Questions about who takes over if President Mubarak resigns from more than just his Party office at the NDP (which also meant good riddance to the rest of the Politburo including his son, Gamal) have come my way. The easy answer is "whoever the Army picks", but that actually isn't correct.
There are two possibilities:
. under the Constitution, The Speaker of the Majilis Al-Sha’ab ('People's Assembly'; Lower House of Parliament) would step in as a caretaker until a new election. This has happened once before, after President A. Sadat was assassinated. If it were to happen after a resignation at this time, the man stepping up would be Ahmad Fathi Sorour.
.. but the law also recognizes the President naming a succession by office, which would make newly-minted Vice President O. Suleiman the next in line.

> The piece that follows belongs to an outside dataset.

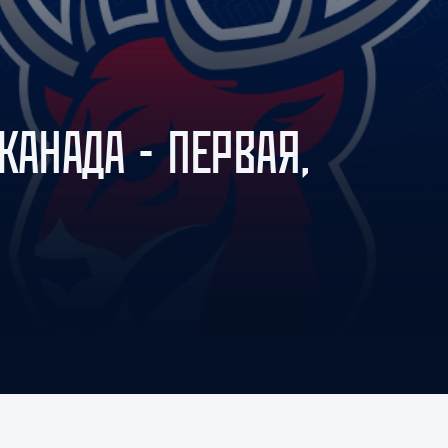
Амур
Барыс
Салават Юлаев
Сибирь
КАНАДА - ПЕРВАЯ,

I'll take a long-odds guess and say I think that in the case of a resignation, the Parliament would move quickly to endorse the Vice President, but that for at least a few days the Speaker would caretake. In the case of a removal (a functional coup by the Army) all bets would be off.
Also, as referred to in that story linked above, the Americans are having more than a little trouble finding a single voice on this matter. That best get sorted out soon, but I'm not particularly hopeful at this point.